Doris Day, one of Hollywood’s most beloved stars since the early 1960s, has died at the age of 97. The Doris Day Animal Foundation confirmed that Day died early Monday, May 13th, at her home in Carmel Valley, California.
Day, a wholesome blonde with a powerful contralto singing voice, represented a time of innocence in 1960s films.
She never won an Academy Award, but Day was given a Presidential Medal of Freedom in 2004, as George W. Bush said it was “a good day for America when Doris Marianne von Kappelhoff of Evanston, Ohio decided to become an entertainer.”
“Day had been in excellent physical health for her age, until recently contracting a serious case of pneumonia, resulting in her death,” the foundation said in a statement emailed to the Associated Press.
Day’s birthday was just over a month ago. News was released that the actress and singer planned to enjoy her favorite dessert: Edy’s slow-churned chocolate fudge ice cream.
“Doris will be spending a quiet birthday at home again this year surrounded by a few close friends,” her business manager Bob Bashara told People magazine. “She always gets lots of phone calls wishing her happy birthday.
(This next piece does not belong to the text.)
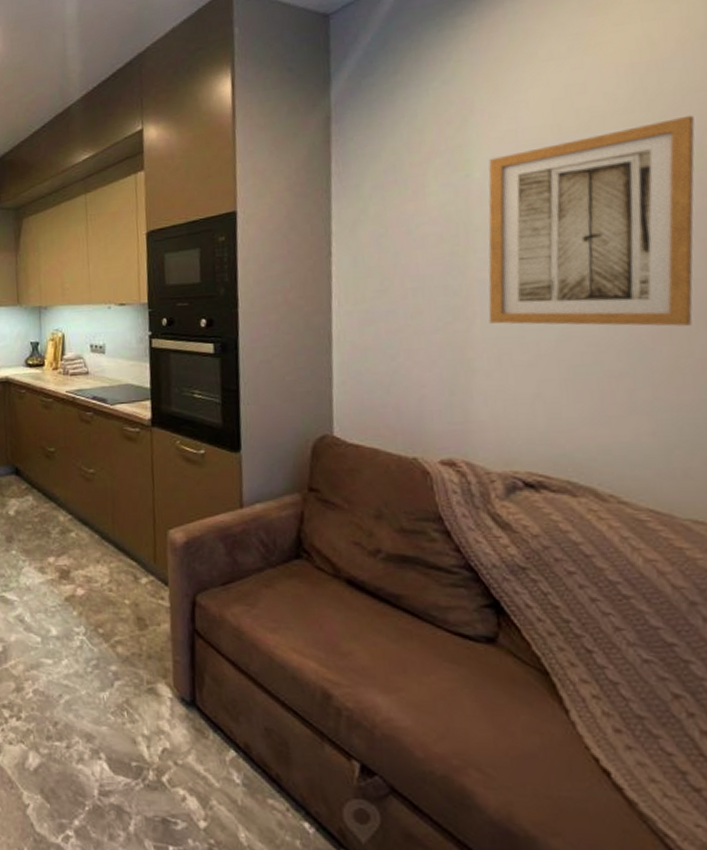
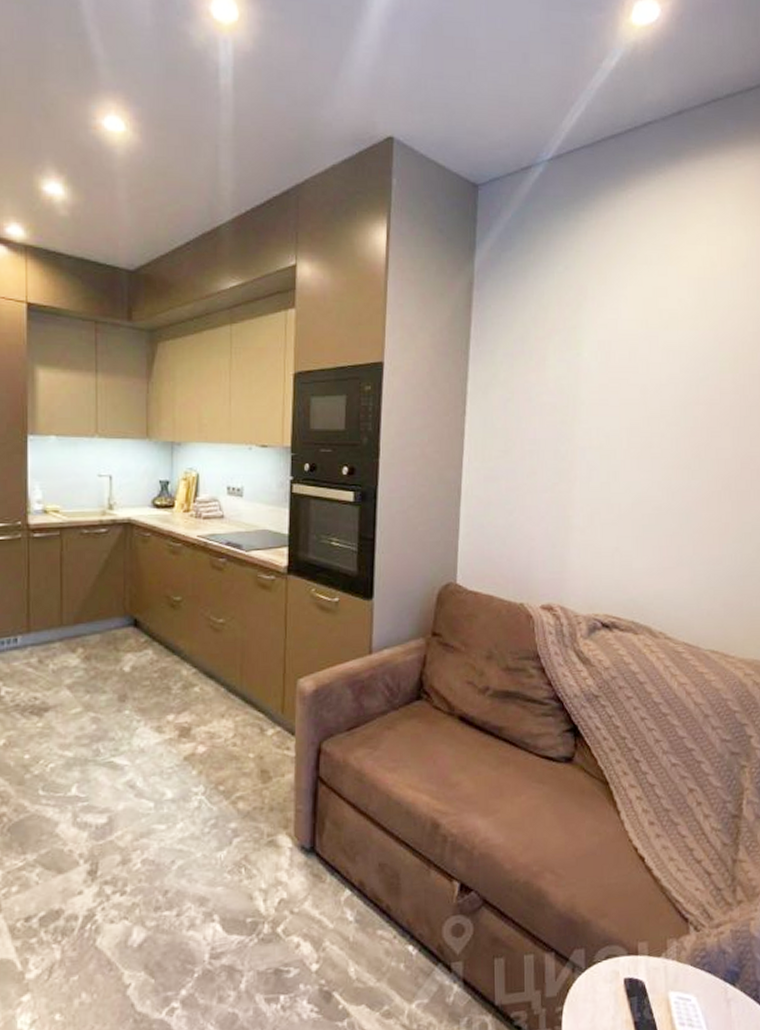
wall art: present [488,115,695,327] -> none [586,327,734,496]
And, in the evening, she’ll enjoy a special birthday dinner followed by cake and ice cream.”
Doris Day was born Doris Marianne Kappelhoff in Cincinnati on April 3, 1922, the daughter of a music teacher and a housewife.
While recuperating from a broken leg, she spent a lot of time listening to the songs of Ella Fitzgerald, “trying to catch the subtle ways she shaded her voice, the casual yet clean way she sang the words,” according to the Associated Press.
After singing for radio stations and a local nightclub, she changed her name to Day at the suggestion of a bandleader, who was reportedly inspired by the song “Day After Day.”
Will Friedwald, who wrote a book on jazz singing, said “Day’s success with pop and novelty songs overshadowed a simple fact: She was a phenomenal singer, both technically and artistically,” according to NPR.
“She really is sort of the mother of all tuneful, sunny blondes,” Friedwald said, “but at the same time there’s definitely a dark side to her. You know, she can explore that kind of emotion very effectively in song.”
In films, she starred in such films as Calamity Jane and Pillow Talk, co-starring Rock Hudson. Thanks to films she made with Hudson in particular, she was one of the biggest box-office draws of the 1960s.
Day’s third husband was Martin Melcher, her manager. She discovered after Melcher’s death in 1968 that he and his lawyer had embezzled or simply lost some $20 million she earned and had left her $500,000 in debt, according to the New York Times.
Day stared in a situation comedy on television to earn enough money to pay off her debts. “The Doris Day Show” was extremely successful. However, she married again and the fourth marriage ended in divorce.
In the 1980s she moved from Los Angeles to Carmel, a town along the California coast where she and her son, music producer Terry Melcher, became part owners of the pet-friendly Cypress Inn. (Melcher died in 2004.) In the mid-1980s she was the host of “Doris Day’s Best Friends,” on the Christian Broadcasting Network, which focused on animal welfare.
Day told one interviewer, “During the painful and bleak periods I’ve suffered through these past years, my animal family has been a source of joy and strength to me.
I have found that when you are deeply troubled, there are things you get from the silent, devoted companionship of your pets that you can get from no other source.”
“I have never found in a human being,” Doris Day added, “loyalty comparable to that of any pet.”